The question now becomes what Republicans will learn from this moving forward.

As Matt Towery, the co-founder and chairman of polling company Insider Advantage reported in a piece for Real Clear Politics late last month, so far the answer seems to be, “not much.”

“The failure of the GOP to flood nursing homes, bingo halls, and mortuaries (OK, that one is a joke, of a sort) in search of voters willing to cast early ballots remains, as of today, unaddressed,” Towery writes. “They [Republican leaders] must come to understand that in our post-COVID era, the rules for who votes when and where, and under the aegis of ‘voter outreach,’ has changed forever.”

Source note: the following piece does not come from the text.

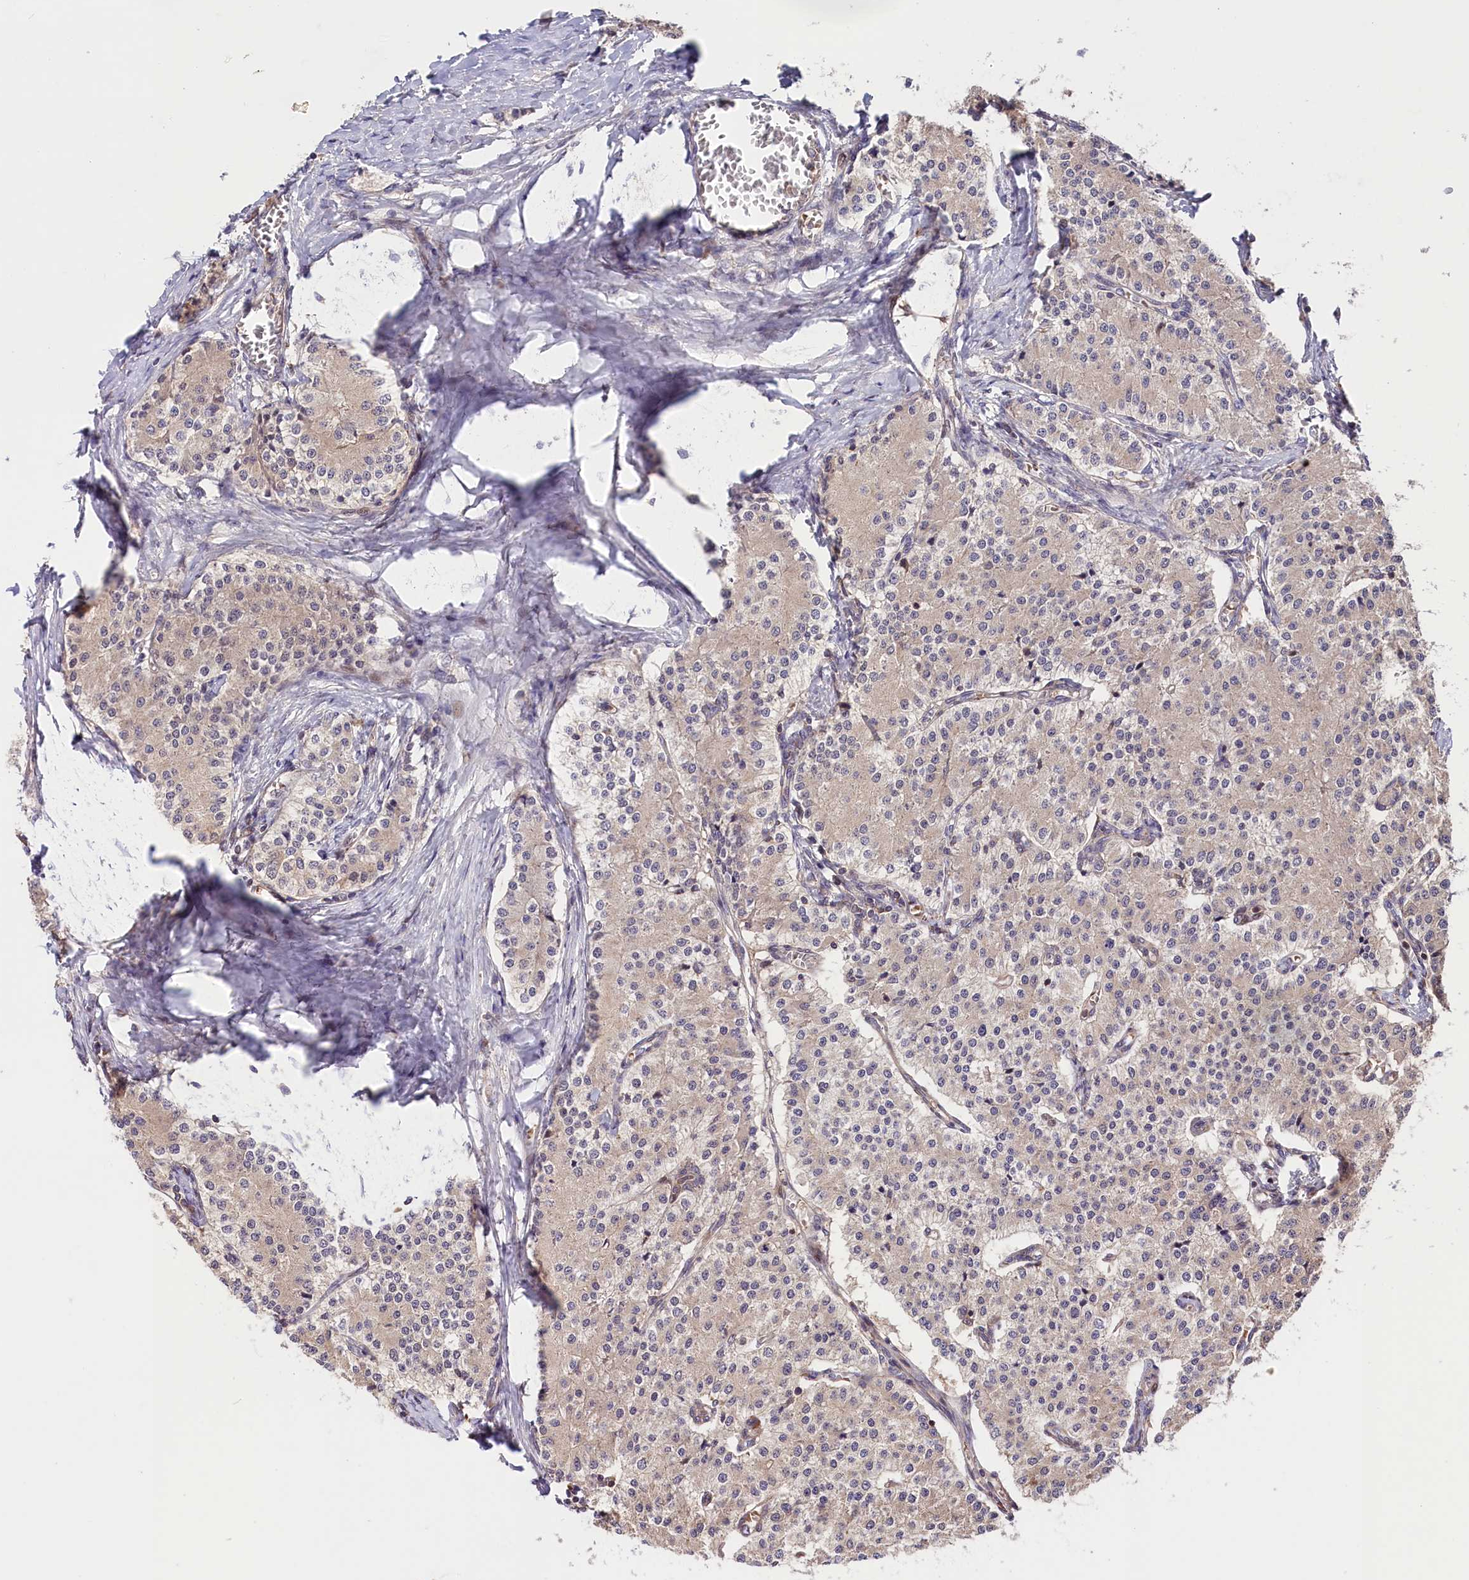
{"staining": {"intensity": "negative", "quantity": "none", "location": "none"}, "tissue": "carcinoid", "cell_type": "Tumor cells", "image_type": "cancer", "snomed": [{"axis": "morphology", "description": "Carcinoid, malignant, NOS"}, {"axis": "topography", "description": "Colon"}], "caption": "Histopathology image shows no significant protein positivity in tumor cells of carcinoid (malignant).", "gene": "CACNA1H", "patient": {"sex": "female", "age": 52}}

“Democrats know how to spend buckets of money to advance what could best be termed ‘selective democracy’… The GOP has only months remaining to create armies and methods to match those efforts.”

Since Towery published his piece, there have been some encouraging signs that GOP leadership is heeding his warning. Earlier this month, RNC Chair Ronna McDaniel announced a new “Bank Your Vote” campaign to increase Republicans’ “absentee return rate, early in-person voting, and ballot harvesting success.” Many Republican campaigns are also beginning to build-out mail-in voting and ballot harvesting operations of their own.

What remains to be seen is if these efforts will succeed in countering Democrats’ early vote advantage, or if they will be too little, too late.